Was there a particular shaker style you were hoping to emulate? I'm only familiar with the very simple and plain style, for which the 45 could plough the grooves on the rails and stiles, and cut a rounded corner rebate on the back of the panels (flute to define width, then straight cutter to remove waste).
Mitch


...that is pretty much my thoughts on it also. MY problem is that I'm just not sure how to approach the tenoned end as yet. I know how to make the tenon but making a "undercut/round" to accommodate the round over on the stile at the corner.

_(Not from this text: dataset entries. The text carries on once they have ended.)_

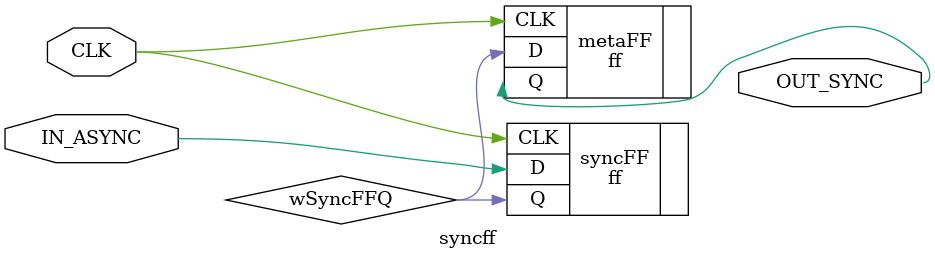
<source format=v>
`timescale 1ns/1ns
module syncff(
	CLK,
	IN_ASYNC,
	OUT_SYNC
);

input 					CLK;
input 					IN_ASYNC;
output 				OUT_SYNC;

wire					wSyncFFQ;

ff syncFF (
	.CLK(CLK),
	.D(IN_ASYNC),
	.Q(wSyncFFQ)
);

ff metaFF (
	.CLK(CLK),
	.D(wSyncFFQ),
	.Q(OUT_SYNC)
);
endmodule

</source>
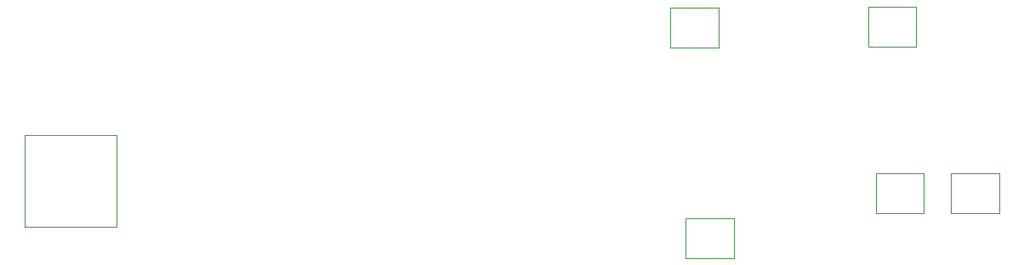
<source format=gbr>
%TF.GenerationSoftware,Altium Limited,Altium Designer,19.1.9 (167)*%
G04 Layer_Color=32896*
%FSLAX26Y26*%
%MOIN*%
%TF.FileFunction,Other,Mechanical_20*%
%TF.Part,Single*%
G01*
G75*
%TA.AperFunction,NonConductor*%
%ADD44C,0.003937*%
D44*
X2829488Y1501260D02*
Y1658740D01*
X2640512Y1501260D02*
X2829488D01*
X2640512D02*
Y1658740D01*
X2829488D01*
X3740512Y851260D02*
Y1008740D01*
X3929488D01*
Y851260D02*
Y1008740D01*
X3740512Y851260D02*
X3929488D01*
X3445512D02*
Y1008740D01*
X3634488D01*
Y851260D02*
Y1008740D01*
X3445512Y851260D02*
X3634488D01*
X3604488Y1506260D02*
Y1663740D01*
X3415512Y1506260D02*
X3604488D01*
X3415512D02*
Y1663740D01*
X3604488D01*
X2700512Y676260D02*
Y833740D01*
X2889488D01*
Y676260D02*
Y833740D01*
X2700512Y676260D02*
X2889488D01*
X110630Y800118D02*
X469370D01*
Y1159882D01*
X110630D02*
X469370D01*
X110630Y800118D02*
Y1159882D01*
%TF.MD5,9b7ee1041f5945061b0f424dbf8117cf*%
M02*

</source>
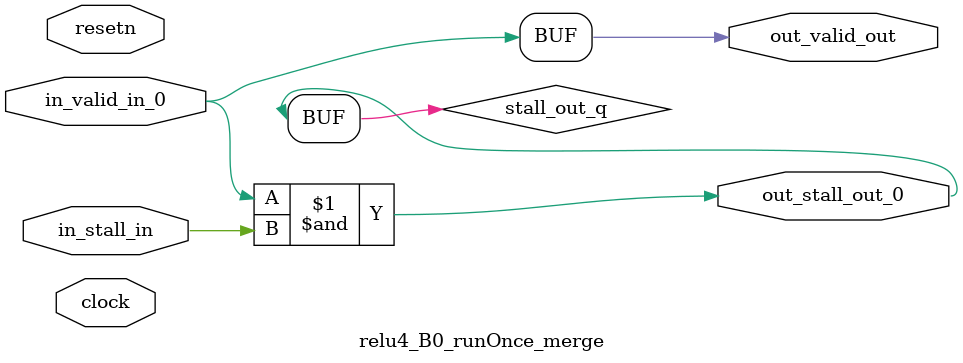
<source format=sv>



(* altera_attribute = "-name AUTO_SHIFT_REGISTER_RECOGNITION OFF; -name MESSAGE_DISABLE 10036; -name MESSAGE_DISABLE 10037; -name MESSAGE_DISABLE 14130; -name MESSAGE_DISABLE 14320; -name MESSAGE_DISABLE 15400; -name MESSAGE_DISABLE 14130; -name MESSAGE_DISABLE 10036; -name MESSAGE_DISABLE 12020; -name MESSAGE_DISABLE 12030; -name MESSAGE_DISABLE 12010; -name MESSAGE_DISABLE 12110; -name MESSAGE_DISABLE 14320; -name MESSAGE_DISABLE 13410; -name MESSAGE_DISABLE 113007; -name MESSAGE_DISABLE 10958" *)
module relu4_B0_runOnce_merge (
    input wire [0:0] in_stall_in,
    input wire [0:0] in_valid_in_0,
    output wire [0:0] out_stall_out_0,
    output wire [0:0] out_valid_out,
    input wire clock,
    input wire resetn
    );

    wire [0:0] stall_out_q;


    // stall_out(LOGICAL,6)
    assign stall_out_q = in_valid_in_0 & in_stall_in;

    // out_stall_out_0(GPOUT,4)
    assign out_stall_out_0 = stall_out_q;

    // out_valid_out(GPOUT,5)
    assign out_valid_out = in_valid_in_0;

endmodule

</source>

I think if I make a stopped groove on the rail the tenon won't show but that would require a square shoulder instead on the rounded shoulder that is usually found on shaker cabinet doors.
I have enclosed a pic ... this is what I want the shape to be like. if I square off the tenon on the rails and remove the same amount from the stile, I think it can be done with a #45.
Mike

I would suggest the mitred joint for the round over detail, which avoids the coped curved undercut. I would also use a longer tenon with a haunch to fill the end of the stiles grooves.
Were you going to use a bead cutter to form the round over?
I would definitely suggest making some test pieces first, but I'm pretty sure you could make a good stab at it with the 45
.
Mitch

I agree with the miter is a good idea, and the haunch as cover. I will need to use a bead cutter ,I don't have any H&Rs yet and no wooden molding planes at all . But I believe if you do the groove first and then the bead it can be done without too much wailing and gnashing of teeth.
Mike

Whether you cut the bead or form the groove first will probably be best determined by some trial attempts. Either way you will be removing material that one of the skates should be riding on, and as such you may need to install a sacrificial packing strip - easier if the groove is done first. I shall wait to hear how you get on!